There is nothing "flabby" about these preludes, which are lean, dry, and sharply contrapuntal. The harmonies are occasionally bitonal. They were written with conventional bar lines and time signatures, though Satie might have removed them at the proof stage (as he would in his later piano music) had they been accepted for publication. The first two pieces are pensive in mood. Stomping dissonances invade and finish off the lively Chanson canine; a whiff of the music hall can be detected in Avec camaraderie, with its dancelike rhythms and popular-sounding main theme. Apart from some of the titles there are no overt attempts at humor.

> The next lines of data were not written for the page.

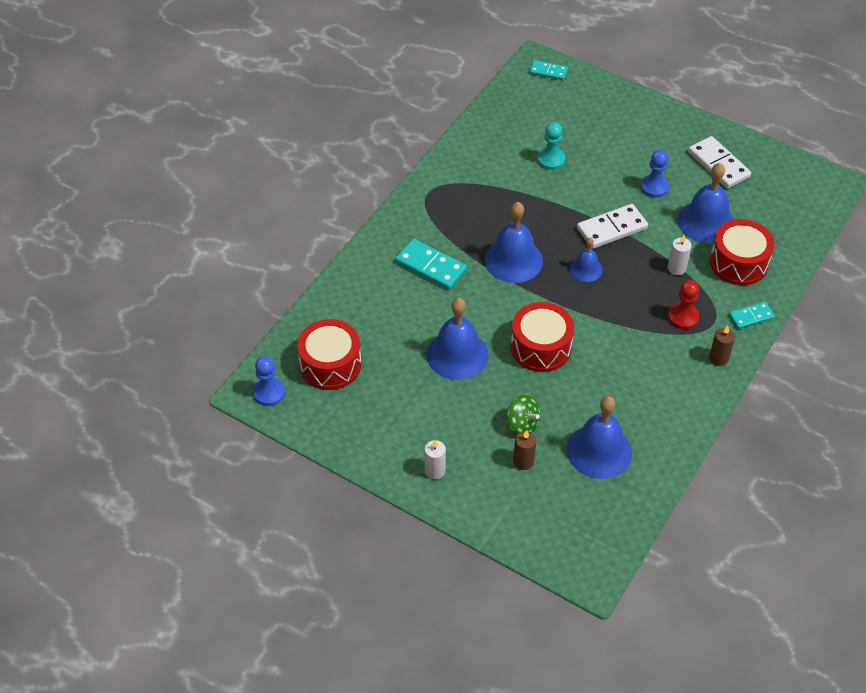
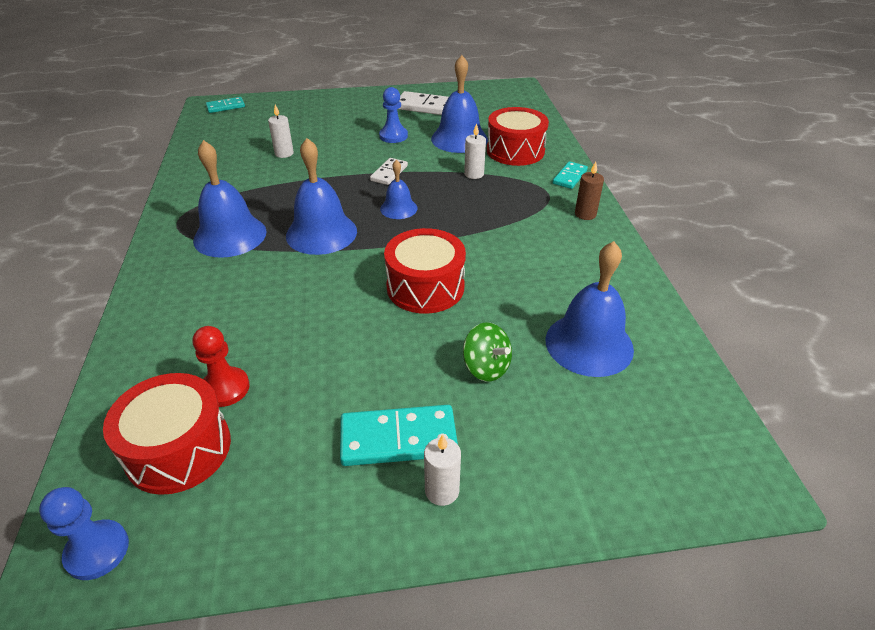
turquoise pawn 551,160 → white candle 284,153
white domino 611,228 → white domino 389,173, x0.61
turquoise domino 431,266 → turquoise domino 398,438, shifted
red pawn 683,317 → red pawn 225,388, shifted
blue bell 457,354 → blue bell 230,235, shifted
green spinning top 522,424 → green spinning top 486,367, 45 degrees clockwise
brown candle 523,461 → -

The primary difference between this abandoned set and the subsequent humoristic piano suites is its four-part structure. Beginning with the Véritables préludes flasques Satie would revert to his old "trinitarian obsession" (evident from such early works as the Sarabandes and Gymnopédies) and construct his piano music in groups of three.

==Other posthumous Préludes==

Satie's 1912 notebooks pertaining to the Préludes flasques yielded four additional preludes, two of them grouped under the title Deux Préludes pour un chien. Robert Caby edited No. 2 of the latter set and published it as Prélude canin, No. 4 of his posthumous Satie collection Six Pièces de la période 1906-1913 (Salabert, 1968). The two unnamed preludes were also edited by Caby and published under his own title, Deux Rêveries nocturnes (Salabert, 1968).

==Recordings==
Evelyne Crochet (Philips, 1968 - World First Recording)); Aldo Ciccolini (twice, in 1968 for Angel Records and 1988 for EMI); Jean-Joël Barbier (Universal Classics France, 1971); Grant Johannesen (Vox, 1976); Yūji Takahashi (Denon, 1979); France Clidat (Forlane, 1984); Jean-Pierre Armengaud (Circé, 1990, reissued 2000); Michel Legrand (Erato, 1993); Klára Körmendi (Naxos, 1993); Bojan Gorišek (Audiophile Classics, 1994); Olof Höjer (Swedish Society Discofil, 1996); Jean-Yves Thibaudet (Decca, 2003); Cristina Ariagno (Brilliant Classics, 2006) and Jeroen van Veen (Brilliant Classics 2016).